Group B Streptococcus is estimated to cause a substantial worldwide burden of invasive disease in infants, together with maternal infection, stillbirth, and preterm birth, with the burden falling disproportionately on regions with limited access to prevention. Where intrapartum prophylaxis has been widely implemented, early-onset disease has declined markedly, while late-onset disease has been less affected.

History

Group B Streptococcus emerged as a recognised leading cause of neonatal sepsis in the 1970s.
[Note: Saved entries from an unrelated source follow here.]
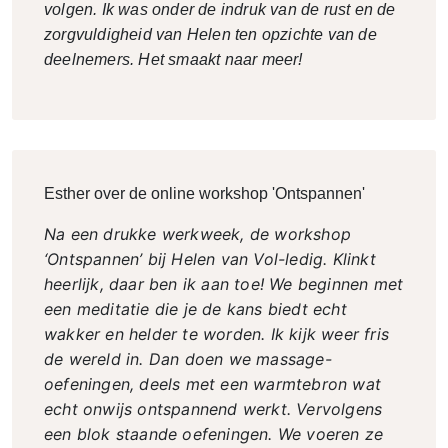
volgen. Ik was onder de indruk van de rust en de
zorgvuldigheid van Helen ten opzichte van de
deelnemers. Het smaakt naar meer!
Esther over de online workshop 'Ontspannen'
Na een drukke werkweek, de workshop
‘Ontspannen’ bij Helen van Vol-ledig. Klinkt
heerlijk, daar ben ik aan toe! We beginnen met
een meditatie die je de kans biedt echt
wakker en helder te worden. Ik kijk weer fris
de wereld in. Dan doen we massage-
oefeningen, deels met een warmtebron wat
echt onwijs ontspannend werkt. Vervolgens
een blok staande oefeningen. We voeren ze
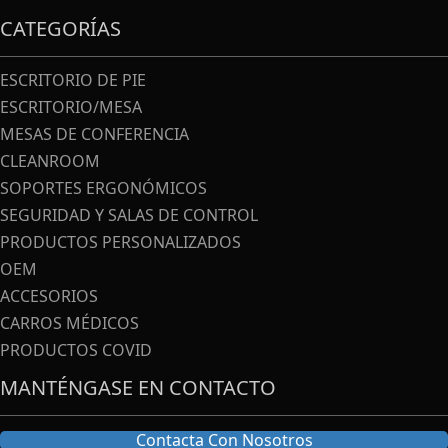
CATEGORÍAS
ESCRITORIO DE PIE
ESCRITORIO/MESA
MESAS DE CONFERENCIA
CLEANROOM
SOPORTES ERGONÓMICOS
SEGURIDAD Y SALAS DE CONTROL
PRODUCTOS PERSONALIZADOS
OEM
ACCESORIOS
CARROS MÉDICOS
PRODUCTOS COVID
MANTÉNGASE EN CONTACTO
Contacta Con Nosotros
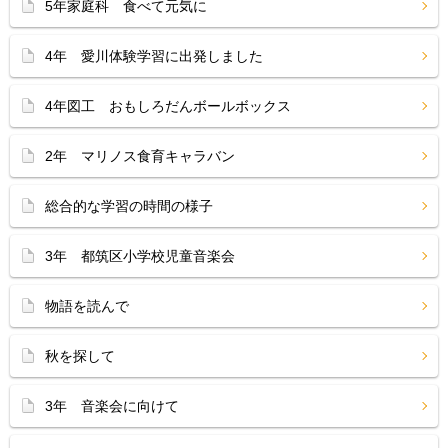
5年家庭科 食べて元気に
4年 愛川体験学習に出発しました
4年図工 おもしろだんボールボックス
2年 マリノス食育キャラバン
総合的な学習の時間の様子
3年 都筑区小学校児童音楽会
物語を読んで
秋を探して
3年 音楽会に向けて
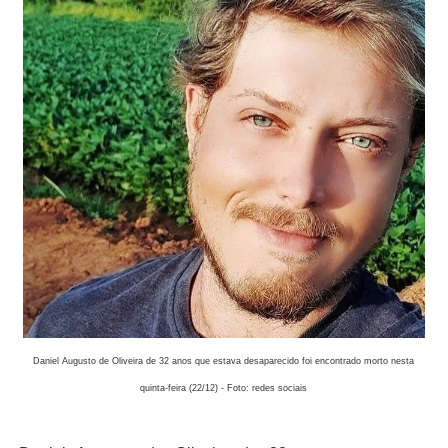
Daniel Augusto de Oliveira de 32 anos que estava desaparecido foi encontrado morto nesta
quinta-feira (22/12) - Foto: redes sociais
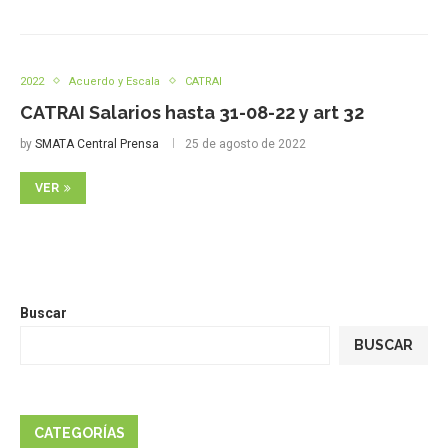
2022
Acuerdo y Escala
CATRAI
CATRAI Salarios hasta 31-08-22 y art 32
by
SMATA Central Prensa
25 de agosto de 2022
VER
Buscar
BUSCAR
CATEGORÍAS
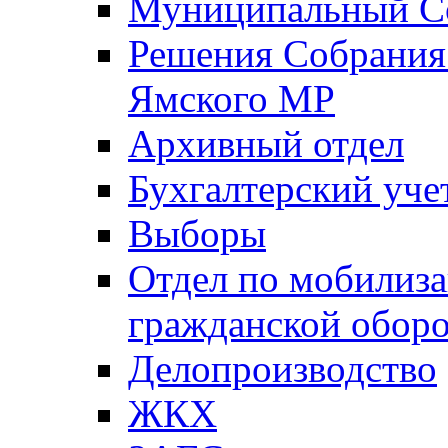
Муниципальный Со
Решения Собрания 
Ямского МР
Архивный отдел
Бухгалтерский уче
Выборы
Отдел по мобилиза
гражданской обор
Делопроизводство
ЖКХ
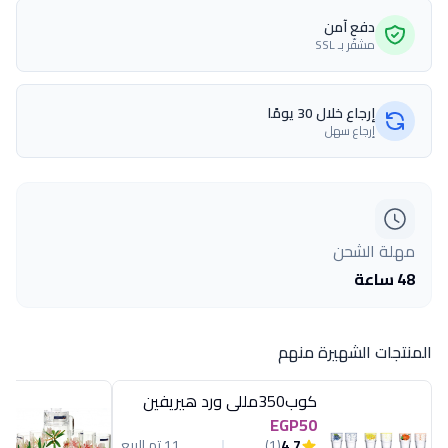
دفع آمن
مشفّر بـ SSL
إرجاع خلال 30 يومًا
إرجاع سهل
مهلة الشحن
48 ساعة
المنتجات الشهيرة منهم
كوب350مللى ورد هيريفين
EGP50
4.7
(1)
11 تم البيع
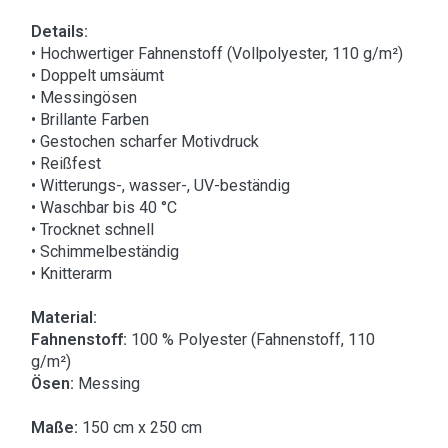
Details:
• Hochwertiger Fahnenstoff (Vollpolyester, 110 g/m²)
• Doppelt umsäumt
• Messingösen
• Brillante Farben
• Gestochen scharfer Motivdruck
• Reißfest
• Witterungs-, wasser-, UV-beständig
• Waschbar bis 40 °C
• Trocknet schnell
• Schimmelbeständig
• Knitterarm
Material:
Fahnenstoff:
100 % Polyester (Fahnenstoff, 110
g/m²)
Ösen:
Messing
Maße:
150 cm x 250 cm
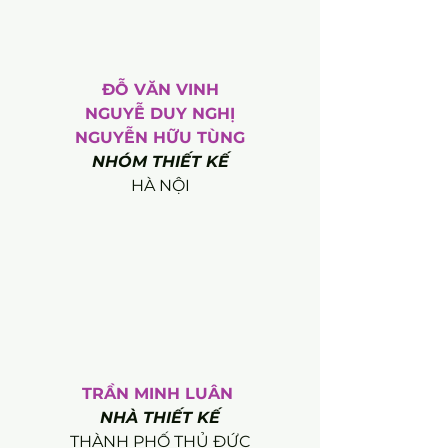
ĐỖ VĂN VINH
NGUYỄ DUY NGHỊ
NGUYỄN HỮU TÙNG
NHÓM THIẾT KẾ
HÀ NỘI
TRẦN MINH LUÂN 
NHÀ THIẾT KẾ
THÀNH PHỐ THỦ ĐỨC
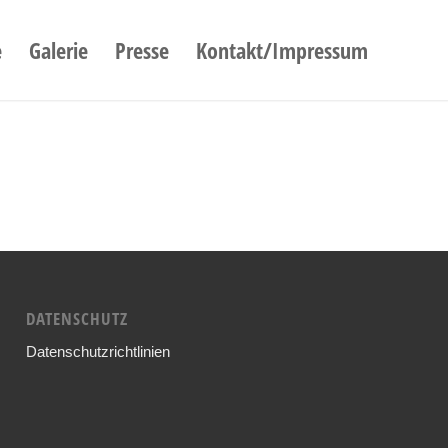
e
Galerie
Presse
Kontakt/Impressum
DATENSCHUTZ
Datenschutzrichtlinien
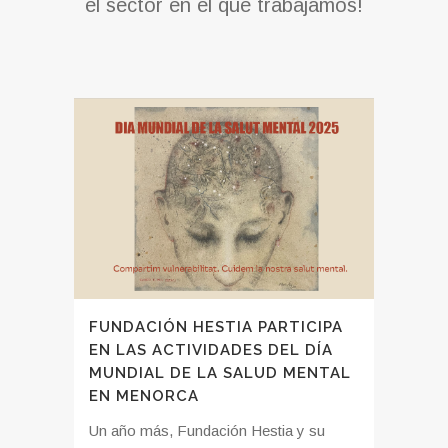
el sector en el que trabajamos!
FUNDACIÓN HESTIA PARTICIPA
EN LAS ACTIVIDADES DEL DÍA
MUNDIAL DE LA SALUD MENTAL
EN MENORCA
Un año más, Fundación Hestia y su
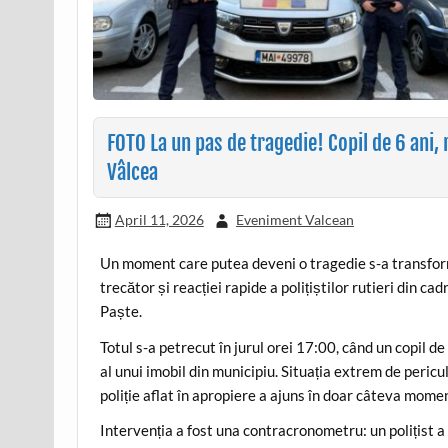
FOTO La un pas de tragedie! Copil de 6 ani, r
Vâlcea
April 11, 2026
Eveniment Valcean
Un moment care putea deveni o tragedie s-a transforma
trecător și reacției rapide a polițiștilor rutieri din ca
Paște.
Totul s-a petrecut în jurul orei 17:00, când un copil de
al unui imobil din municipiu. Situația extrem de pericu
poliție aflat în apropiere a ajuns în doar câteva moment
Intervenția a fost una contracronometru: un polițist a 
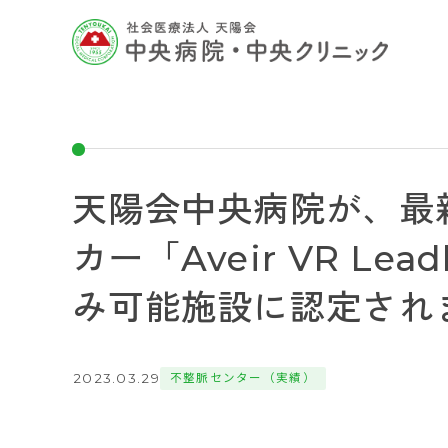
天陽会中央病院が、最
カー「Aveir VR Lea
み可能施設に認定され
2023.03.29
不整脈センター（実績）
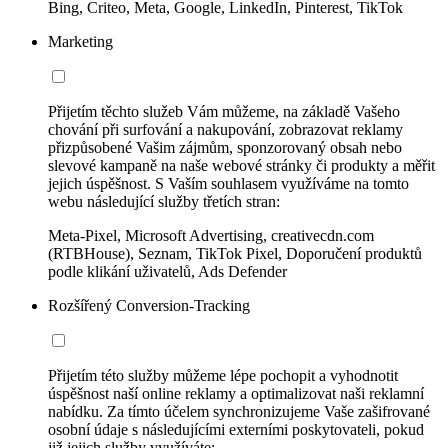
Bing, Criteo, Meta, Google, LinkedIn, Pinterest, TikTok
Marketing
Přijetím těchto služeb Vám můžeme, na základě Vašeho
chování při surfování a nakupování, zobrazovat reklamy
přizpůsobené Vašim zájmům, sponzorovaný obsah nebo
slevové kampaně na naše webové stránky či produkty a měřit
jejich úspěšnost. S Vaším souhlasem využíváme na tomto
webu následující služby třetích stran:
Meta-Pixel, Microsoft Advertising, creativecdn.com
(RTBHouse), Seznam, TikTok Pixel, Doporučení produktů
podle klikání uživatelů, Ads Defender
Rozšířený Conversion-Tracking
Přijetím této služby můžeme lépe pochopit a vyhodnotit
úspěšnost naší online reklamy a optimalizovat naši reklamní
nabídku. Za tímto účelem synchronizujeme Vaše zašifrované
osobní údaje s následujícími externími poskytovateli, pokud
již jejich služby využíváte:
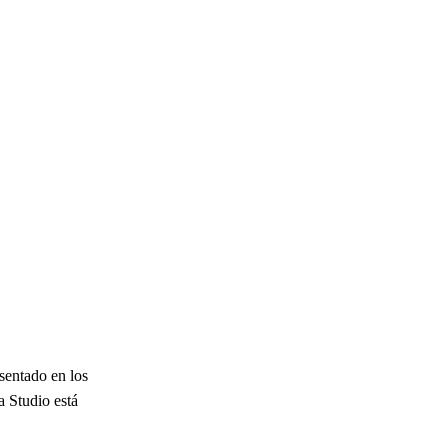
sentado en los
a Studio está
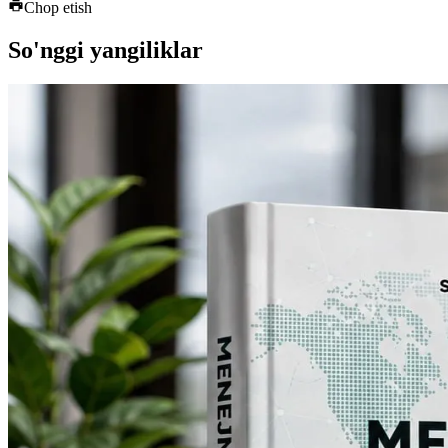
Chop etish
So'nggi yangiliklar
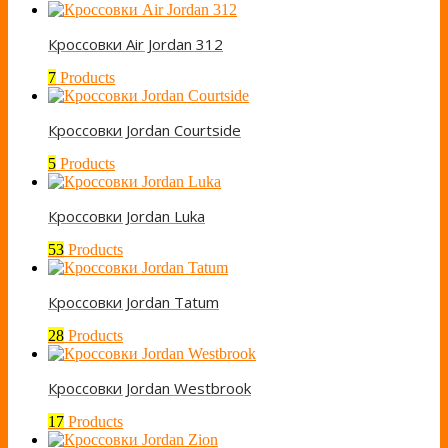
Кроссовки Air Jordan 312
7
Products
Кроссовки Jordan Courtside
5
Products
Кроссовки Jordan Luka
53
Products
Кроссовки Jordan Tatum
28
Products
Кроссовки Jordan Westbrook
17
Products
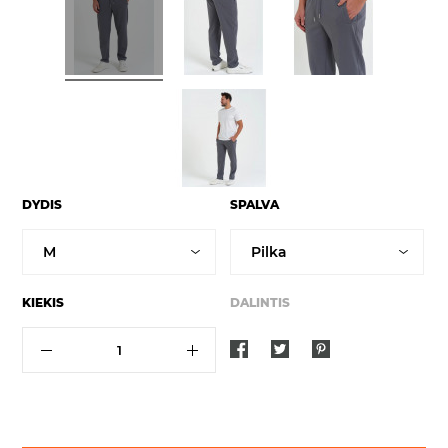
DYDIS
SPALVA
KIEKIS
DALINTIS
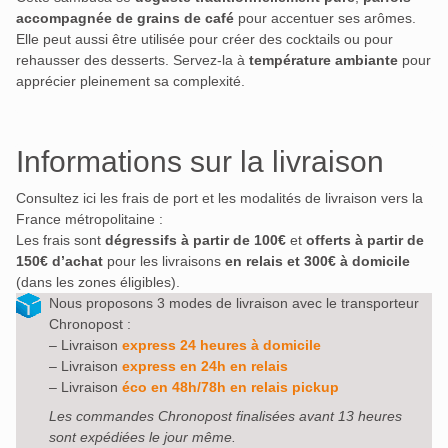
accompagnée de grains de café
pour accentuer ses arômes.
Elle peut aussi être utilisée pour créer des cocktails ou pour
rehausser des desserts. Servez-la à
température ambiante
pour
apprécier pleinement sa complexité.
Informations sur la livraison
Consultez ici les frais de port et les modalités de livraison vers la
France métropolitaine :
Les frais sont
dégressifs à partir de 100€
et
offerts à partir de
150€ d’achat
pour les livraisons
en relais et 300€ à domicile
(dans les zones éligibles).
Nous proposons 3 modes de livraison avec le transporteur
Chronopost :
– Livraison
express 24 heures à domicile
– Livraison
express en 24h en relais
– Livraison
éco en 48h/78h en relais pickup
Les commandes Chronopost finalisées avant 13 heures
sont expédiées le jour même.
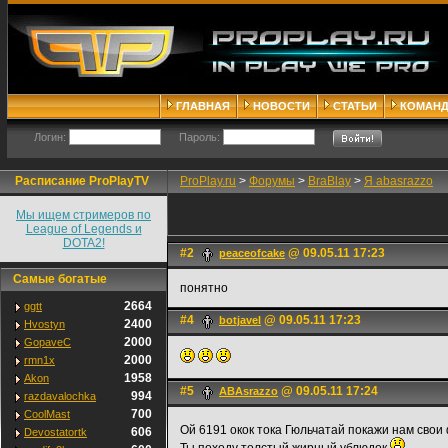
ГЛАВНАЯ
НОВОСТИ
СТАТЬИ
КОМАН
Логин:
Пароль:
Расписание ProPlayTV
ProPlay.ru
>
Форумы
>
BraBlay
>
Я abasrazzo
Мы ищем стримеров по
League of Legends и
DOTA2!
#2
@ 09.05.11 17:23
peaceofcake
Самые богатые
понятно
2664
ggtt
#4
@ 09.05.11 17:23
botjavel
2400
Hvostyn
2000
GopaveC
2000
rmn1x
1958
Akon
#5
@ 09.05.11 17:24
ABAsrazzo
994
razdavalochka
700
CoolMast
Ой 6191 окок тока Гюльчатай покажи нам свои
606
Devostatortk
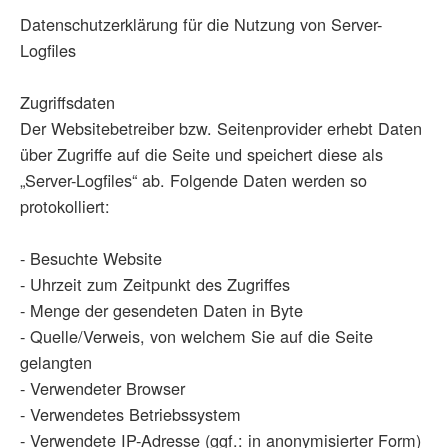
Datenschutzerklärung für die Nutzung von Server-
Logfiles
Zugriffsdaten
Der Websitebetreiber bzw. Seitenprovider erhebt Daten
über Zugriffe auf die Seite und speichert diese als
„Server-Logfiles“ ab. Folgende Daten werden so
protokolliert:
- Besuchte Website
- Uhrzeit zum Zeitpunkt des Zugriffes
- Menge der gesendeten Daten in Byte
- Quelle/Verweis, von welchem Sie auf die Seite
gelangten
- Verwendeter Browser
- Verwendetes Betriebssystem
- Verwendete IP-Adresse (ggf.: in anonymisierter Form)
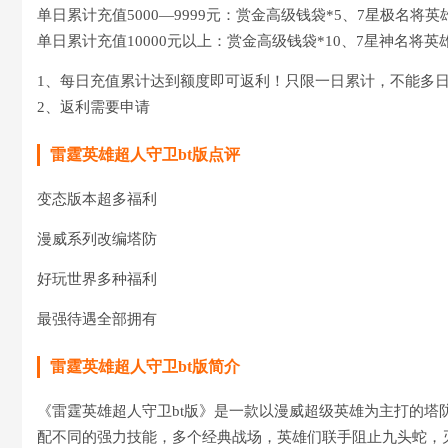
单日累计充值5000—9999元：赏金高级钱袋*5、7星极名将英
单日累计充值10000元以上：赏金高级钱袋*10、7星神名将英雄
1、每日充值累计达到额度即可返利！只限一日累计，不能多
2、返利需要申请
雷霆英雄超人守卫bt版点评
变态版本超多福利
漫威系列改编塔防
好玩世界多种福利
最强待遇全部拥有
雷霆英雄超人守卫bt版简介
《雷霆英雄超人守卫bt版》是一款以漫威超级英雄为主打的
配不同的强力技能，多个经典战场，英雄们联手阻止九头蛇，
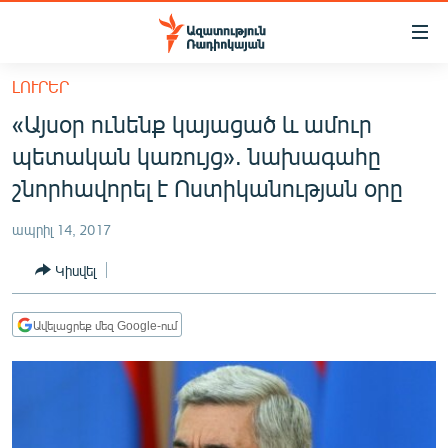
Մատչելիության
հղումներ
Անցնել
ԼՈՒՐԵՐ
հիմնական
ԱԶԱՏՈՒԹՅՈՒՆ TV
«Այսօր ունենք կայացած և ամուր
բովանդակությանը
ՀԱՅԱՍՏԱՆ
Անցնել
պետական կառույց». նախագահը
հիմնական
ՔԱՂԱՔԱԿԱՆ
շնորհավորել է Ոստիկանության օրը
մենյուին
ԸՆՏՐՈՒԹՅՈՒՆՆԵՐ 2026
Որոնում
ապրիլ 14, 2017
ԻՐԱՎՈՒՆՔ
Կիսվել
ՀԱՍԱՐԱԿՈՒԹՅՈՒՆ
ՏՆՏԵՍՈՒԹՅՈՒՆ
Ավելացրեք մեզ Google-ում
ՂԱՐԱԲԱՂ
ՊԱՏԵՐԱԶՄԻ 6 ՇԱԲԱԹՆԵՐԸ
ՏԱՐԱԾԱՇՐՋԱՆ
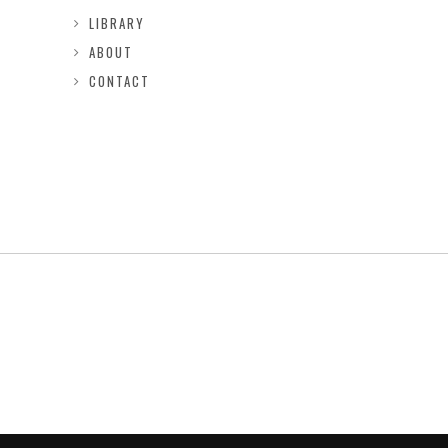
LIBRARY
ABOUT
CONTACT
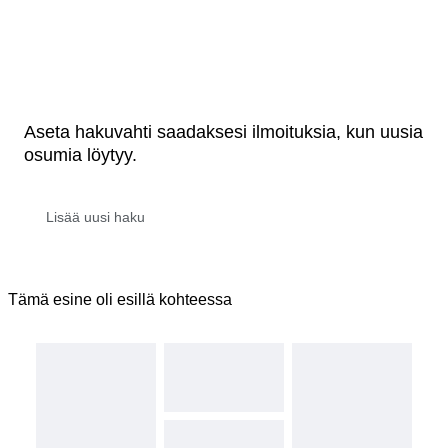
Aseta hakuvahti saadaksesi ilmoituksia, kun uusia
osumia löytyy.
Tämä esine oli esillä kohteessa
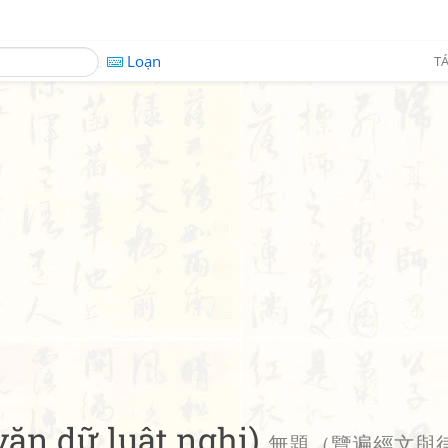
Loạn
TÁ
văn dữ luật nghi)
無題（覽遍經文與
Subsequent decades saw the development of prevention strategies based on maternal screening and intrapartum antibiotic prophylaxis, formalised in successive guidelines, and more recent work has quantified the global burden across the maternal-fetal-neonatal continuum and advanced the case for maternal vaccination.

Debates

Universal screening versus risk-based prophylaxis: Strategies to identify which mothers should receive intrapartum prophylaxis — universal antenatal culture screening versus assessment based on clinical risk factors — have been compared and debated, with implications for how effectively early-onset disease is prevented.

Seminal works

seale-2017
verani-2010-clp

Frequently asked questions

Why does group B Streptococcus matter so much in newborns?: It is a leading cause of invasive perinatal infection, including early-onset neonatal sepsis, because it colonises the maternal genital tract and can be transmitted to the infant around birth.
Does intrapartum prophylaxis prevent all group B streptococcal disease?: It substantially reduces early-onset disease acquired around birth but does not prevent late-onset disease, which is one reason maternal vaccines are being developed.